# anyone familiar with bigcartel?



## eebo540 (Mar 16, 2009)

Hey guys,
Anyone recently used bigcartel for shopping cart access? wondering how it fares with Paypal and any good/bad points about it
Cheers!


----------



## splathead (Dec 4, 2005)

Bigcartel is paypal shopping cart. All they use is paypal.


----------



## 1Ali (Mar 5, 2009)

I don't know much about them but I do know they put .bigcartel in YOUR web address.


----------



## cpix (Aug 25, 2007)

You can take out the .bigcartel in your address if you create a CNAME pointing your domain to your bigcartel domain. Also, customers without a Paypal account can still purchase items. It's a good system in my opinion. I'm using it for my store.


----------



## Fbomb (Jul 29, 2007)

crackpixels said:


> You can take out the .bigcartel in your address if you create a CNAME pointing your domain to your bigcartel domain. Also, customers without a Paypal account can still purchase items. It's a good system in my opinion. I'm using it for my store.

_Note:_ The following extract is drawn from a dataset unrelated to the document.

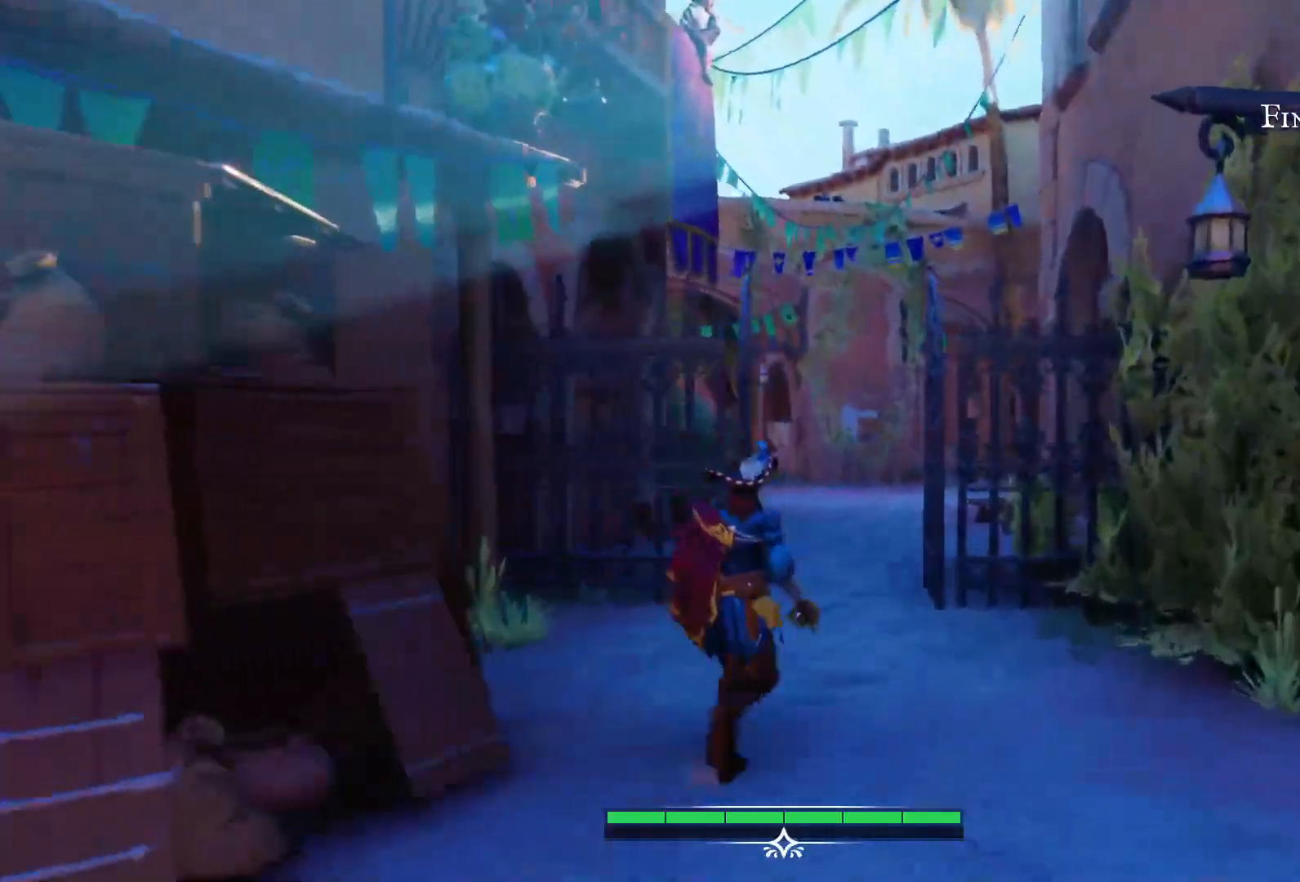
{"buttons": [], "left_stick": "up", "right_stick": "center", "events": []}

I concur with everything he said...


----------



## kriscad (Dec 18, 2006)

the only downside that they need to fix is the *OPTION* to add for example:

$2 more for XXLG for a product....

Right now you have to *DUPLICATE* the item just for 2X or 3X and so on...


----------



## joeydgraffix (Sep 11, 2007)

I used them,and i absolutely loved their backend system. Easy and simple, inventory was cool too. I wish I could find a shopping cart that was that simple for inventory and shipping rates.


----------